The scene is familiar. It has happened year after year. You sit there in the congregation or with other family members while all the fathers are recognized. Maybe they are asked to stand and everyone applauds. Yet you must remain seated. Again. You hang your head slightly yet try not to let it show. Or you scroll through social media and see all of your friends and family post pictures with their children on Father’s Day with the cute homemade gifts made just for them by little hands. But you have nothing to share of your own. Again.
Even the childless mothers are starting to receive much more sensitivity on the subject. Maybe it’s because women talk more in general and are finally able to share their feelings on infertility without feeling shameful. Yet there is nothing to be ashamed of. But you – the childless father – still go year after year without anyone realizing that Father’s Day is equally as painful for you as Mother’s Day is for the childless mother. The fact is that you hurt too. You ache to have children just as much. You may not show it in the same way, or at all, but you still long to be a father just as much as the woman does to be a mother.

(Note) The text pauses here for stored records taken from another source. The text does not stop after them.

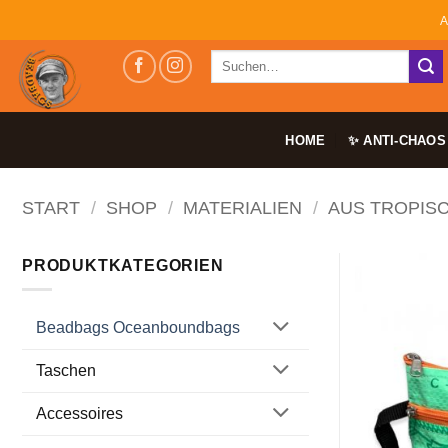
Zum
A
Inhalt
Suchen
springen
nach:
HOME
✨ ANTI-CHAOS
START
/
SHOP
/
MATERIALIEN
/
AUS TROPIS
PRODUKTKATEGORIEN
Beadbags Oceanboundbags
Taschen
Accessoires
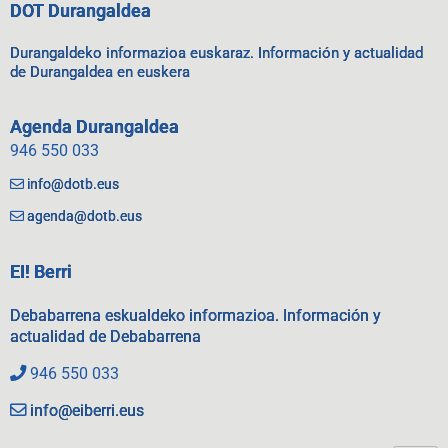
DOT Durangaldea
Durangaldeko informazioa euskaraz. Información y actualidad
de Durangaldea en euskera
Agenda Durangaldea
946 550 033
info@dotb.eus
agenda@dotb.eus
EI! Berri
Debabarrena eskualdeko informazioa. Información y
actualidad de Debabarrena
946 550 033
info@eiberri.eus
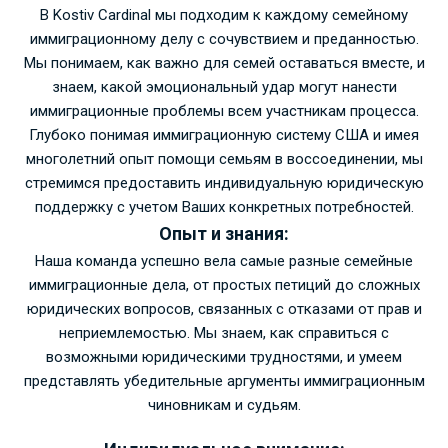
В Kostiv Cardinal мы подходим к каждому семейному
иммиграционному делу с сочувствием и преданностью.
Мы понимаем, как важно для семей оставаться вместе, и
знаем, какой эмоциональный удар могут нанести
иммиграционные проблемы всем участникам процесса.
Глубоко понимая иммиграционную систему США и имея
многолетний опыт помощи семьям в воссоединении, мы
стремимся предоставить индивидуальную юридическую
поддержку с учетом Ваших конкретных потребностей.
Опыт и знания:
Наша команда успешно вела самые разные семейные
иммиграционные дела, от простых петиций до сложных
юридических вопросов, связанных с отказами от прав и
неприемлемостью. Мы знаем, как справиться с
возможными юридическими трудностями, и умеем
представлять убедительные аргументы иммиграционным
чиновникам и судьям.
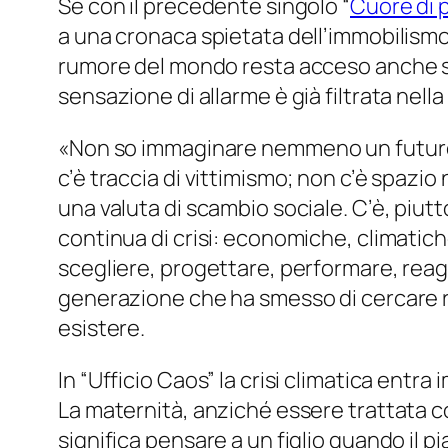
Se con il precedente singolo “
Cuore di 
a una cronaca spietata dell’immobilismo
rumore del mondo resta acceso anche se 
sensazione di allarme è già filtrata nella
«
Non so immaginare nemmeno un futuro
c’è traccia di vittimismo; non c’è spazi
una valuta di scambio sociale. C’è, piu
continua di crisi: economiche, climatiche
scegliere, progettare, performare, rea
generazione che ha smesso di cercare 
esistere.
In “Ufficio Caos” la crisi climatica entr
La maternità, anziché essere trattata c
significa pensare a un figlio quando il pia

You may be thinking, “well you are a woman and you really have no idea how I feel.” That is true. I am a woman and I admit it is very hard to know how my own husband feels much of the time because he reacts to things much differently than I do. We were designed that way on purpose. But I am a woman who was diagnosed with unexplained infertility, and the wife of a man who was diagnosed with infertility. We traveled the painful path together. We cried for one another on Mother’s Day and on Father’s Day. We understood each other’s hurt, as well as how the other reacted to that hurt.
My husband doesn’t outwardly show his feelings like I do. And I would venture to guess that can be said for 99.9% of you. What I think society tends to forget though, is that just because it can’t be “seen” doesn’t make it not so. And often it is those “unseen” things that are leaving the greatest wounds. Infertility is one of those especially for men because so often manhood is tied to the ability to conceive children.
On this Father’s Day, I want you to know that you are not alone. You may be fighting back tears and wanting to stay strong for your wife or significant other. But what she needs is for you to share that with her. Let her carry some of that grief. Keep the lines of communication open and lean on each other during these tough days. And please know that you are also not alone among men. There are thousands of others out there just like you. And likely someone you know and are close to.
Lastly, it may seem as though your day will never come when little feet come barreling into the bed with you screaming “Happy Father’s Day!!!” It felt that way for my husband too. It was several years after our diagnosis before he was blessed with those words from his child. But it did happen and he never lost hope that it would. Hope and faith is the only thing that will make any of this ever make sense. And one day, when you are looking into the eyes of your child, you will finally understand the purpose of all the pain and it will instantly be washed away by the miracle that took place.